## TASK PROMPT
Rewrite the records below, swapping every "Hello world!" for "Welcome!" and leaving everything else unchanged.

## EXTRACTED DATA
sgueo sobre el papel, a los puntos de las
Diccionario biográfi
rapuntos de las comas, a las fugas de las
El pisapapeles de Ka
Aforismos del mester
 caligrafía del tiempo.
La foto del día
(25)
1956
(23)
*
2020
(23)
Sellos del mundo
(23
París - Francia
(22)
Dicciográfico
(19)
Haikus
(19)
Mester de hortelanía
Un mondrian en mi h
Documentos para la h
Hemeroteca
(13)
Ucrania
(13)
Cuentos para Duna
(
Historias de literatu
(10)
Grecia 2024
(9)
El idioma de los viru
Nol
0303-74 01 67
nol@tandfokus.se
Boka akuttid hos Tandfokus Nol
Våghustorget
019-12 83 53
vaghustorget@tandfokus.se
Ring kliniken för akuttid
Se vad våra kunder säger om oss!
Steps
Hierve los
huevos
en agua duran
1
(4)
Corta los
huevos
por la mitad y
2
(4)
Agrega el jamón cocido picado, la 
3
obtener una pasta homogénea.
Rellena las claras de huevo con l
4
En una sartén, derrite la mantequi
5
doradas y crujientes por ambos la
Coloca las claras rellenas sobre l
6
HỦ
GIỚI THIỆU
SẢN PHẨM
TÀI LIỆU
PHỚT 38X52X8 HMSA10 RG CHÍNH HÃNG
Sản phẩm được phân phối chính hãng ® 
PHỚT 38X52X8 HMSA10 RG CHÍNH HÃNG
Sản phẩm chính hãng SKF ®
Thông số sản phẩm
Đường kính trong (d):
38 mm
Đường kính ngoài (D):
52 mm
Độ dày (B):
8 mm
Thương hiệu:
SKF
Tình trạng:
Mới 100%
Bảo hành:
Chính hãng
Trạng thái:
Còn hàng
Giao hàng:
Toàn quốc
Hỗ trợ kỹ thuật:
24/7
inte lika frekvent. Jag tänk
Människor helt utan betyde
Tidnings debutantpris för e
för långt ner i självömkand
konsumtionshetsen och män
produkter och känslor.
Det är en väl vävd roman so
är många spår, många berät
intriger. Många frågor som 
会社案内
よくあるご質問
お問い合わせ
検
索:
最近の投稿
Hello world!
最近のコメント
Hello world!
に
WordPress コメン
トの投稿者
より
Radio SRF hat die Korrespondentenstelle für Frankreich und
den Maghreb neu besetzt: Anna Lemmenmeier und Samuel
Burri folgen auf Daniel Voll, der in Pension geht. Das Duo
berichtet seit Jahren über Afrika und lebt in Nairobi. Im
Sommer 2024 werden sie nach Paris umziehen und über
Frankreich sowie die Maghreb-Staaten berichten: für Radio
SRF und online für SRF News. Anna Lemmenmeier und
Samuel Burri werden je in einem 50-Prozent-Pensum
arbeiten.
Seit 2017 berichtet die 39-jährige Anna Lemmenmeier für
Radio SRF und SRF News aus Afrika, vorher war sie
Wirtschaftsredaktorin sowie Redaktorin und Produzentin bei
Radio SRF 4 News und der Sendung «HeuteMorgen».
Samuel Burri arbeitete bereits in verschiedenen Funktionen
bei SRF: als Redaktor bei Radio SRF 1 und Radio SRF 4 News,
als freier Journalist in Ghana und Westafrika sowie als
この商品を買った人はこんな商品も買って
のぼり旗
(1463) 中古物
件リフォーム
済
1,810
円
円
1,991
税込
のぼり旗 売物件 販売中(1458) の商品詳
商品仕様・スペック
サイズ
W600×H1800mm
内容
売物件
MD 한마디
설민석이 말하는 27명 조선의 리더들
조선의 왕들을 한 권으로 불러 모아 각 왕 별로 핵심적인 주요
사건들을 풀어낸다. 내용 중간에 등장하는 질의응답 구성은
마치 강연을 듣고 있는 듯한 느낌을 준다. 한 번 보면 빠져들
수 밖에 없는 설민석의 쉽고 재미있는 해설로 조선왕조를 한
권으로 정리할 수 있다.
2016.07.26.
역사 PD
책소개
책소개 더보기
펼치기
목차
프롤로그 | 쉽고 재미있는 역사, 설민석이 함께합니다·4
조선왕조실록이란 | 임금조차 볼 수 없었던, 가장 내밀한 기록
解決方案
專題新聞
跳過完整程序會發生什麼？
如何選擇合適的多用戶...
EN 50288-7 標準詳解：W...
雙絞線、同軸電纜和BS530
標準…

## EXERCISE OUTPUT
sgueo sobre el papel, a los puntos de las
Diccionario biográfi
rapuntos de las comas, a las fugas de las
El pisapapeles de Ka
Aforismos del mester
 caligrafía del tiempo.
La foto del día
(25)
1956
(23)
*
2020
(23)
Sellos del mundo
(23
París - Francia
(22)
Dicciográfico
(19)
Haikus
(19)
Mester de hortelanía
Un mondrian en mi h
Documentos para la h
Hemeroteca
(13)
Ucrania
(13)
Cuentos para Duna
(
Historias de literatu
(10)
Grecia 2024
(9)
El idioma de los viru
Nol
0303-74 01 67
nol@tandfokus.se
Boka akuttid hos Tandfokus Nol
Våghustorget
019-12 83 53
vaghustorget@tandfokus.se
Ring kliniken för akuttid
Se vad våra kunder säger om oss!
Steps
Hierve los
huevos
en agua duran
1
(4)
Corta los
huevos
por la mitad y
2
(4)
Agrega el jamón cocido picado, la 
3
obtener una pasta homogénea.
Rellena las claras de huevo con l
4
En una sartén, derrite la mantequi
5
doradas y crujientes por ambos la
Coloca las claras rellenas sobre l
6
HỦ
GIỚI THIỆU
SẢN PHẨM
TÀI LIỆU
PHỚT 38X52X8 HMSA10 RG CHÍNH HÃNG
Sản phẩm được phân phối chính hãng ® 
PHỚT 38X52X8 HMSA10 RG CHÍNH HÃNG
Sản phẩm chính hãng SKF ®
Thông số sản phẩm
Đường kính trong (d):
38 mm
Đường kính ngoài (D):
52 mm
Độ dày (B):
8 mm
Thương hiệu:
SKF
Tình trạng:
Mới 100%
Bảo hành:
Chính hãng
Trạng thái:
Còn hàng
Giao hàng:
Toàn quốc
Hỗ trợ kỹ thuật:
24/7
inte lika frekvent. Jag tänk
Människor helt utan betyde
Tidnings debutantpris för e
för långt ner i självömkand
konsumtionshetsen och män
produkter och känslor.
Det är en väl vävd roman so
är många spår, många berät
intriger. Många frågor som 
会社案内
よくあるご質問
お問い合わせ
検
索:
最近の投稿
Welcome!
最近のコメント
Welcome!
に
WordPress コメン
トの投稿者
より
Radio SRF hat die Korrespondentenstelle für Frankreich und
den Maghreb neu besetzt: Anna Lemmenmeier und Samuel
Burri folgen auf Daniel Voll, der in Pension geht. Das Duo
berichtet seit Jahren über Afrika und lebt in Nairobi. Im
Sommer 2024 werden sie nach Paris umziehen und über
Frankreich sowie die Maghreb-Staaten berichten: für Radio
SRF und online für SRF News. Anna Lemmenmeier und
Samuel Burri werden je in einem 50-Prozent-Pensum
arbeiten.
Seit 2017 berichtet die 39-jährige Anna Lemmenmeier für
Radio SRF und SRF News aus Afrika, vorher war sie
Wirtschaftsredaktorin sowie Redaktorin und Produzentin bei
Radio SRF 4 News und der Sendung «HeuteMorgen».
Samuel Burri arbeitete bereits in verschiedenen Funktionen
bei SRF: als Redaktor bei Radio SRF 1 und Radio SRF 4 News,
als freier Journalist in Ghana und Westafrika sowie als
この商品を買った人はこんな商品も買って
のぼり旗
(1463) 中古物
件リフォーム
済
1,810
円
円
1,991
税込
のぼり旗 売物件 販売中(1458) の商品詳
商品仕様・スペック
サイズ
W600×H1800mm
内容
売物件
MD 한마디
설민석이 말하는 27명 조선의 리더들
조선의 왕들을 한 권으로 불러 모아 각 왕 별로 핵심적인 주요
사건들을 풀어낸다. 내용 중간에 등장하는 질의응답 구성은
마치 강연을 듣고 있는 듯한 느낌을 준다. 한 번 보면 빠져들
수 밖에 없는 설민석의 쉽고 재미있는 해설로 조선왕조를 한
권으로 정리할 수 있다.
2016.07.26.
역사 PD
책소개
책소개 더보기
펼치기
목차
프롤로그 | 쉽고 재미있는 역사, 설민석이 함께합니다·4
조선왕조실록이란 | 임금조차 볼 수 없었던, 가장 내밀한 기록
解決方案
專題新聞
跳過完整程序會發生什麼？
如何選擇合適的多用戶...
EN 50288-7 標準詳解：W...
雙絞線、同軸電纜和BS530
標準…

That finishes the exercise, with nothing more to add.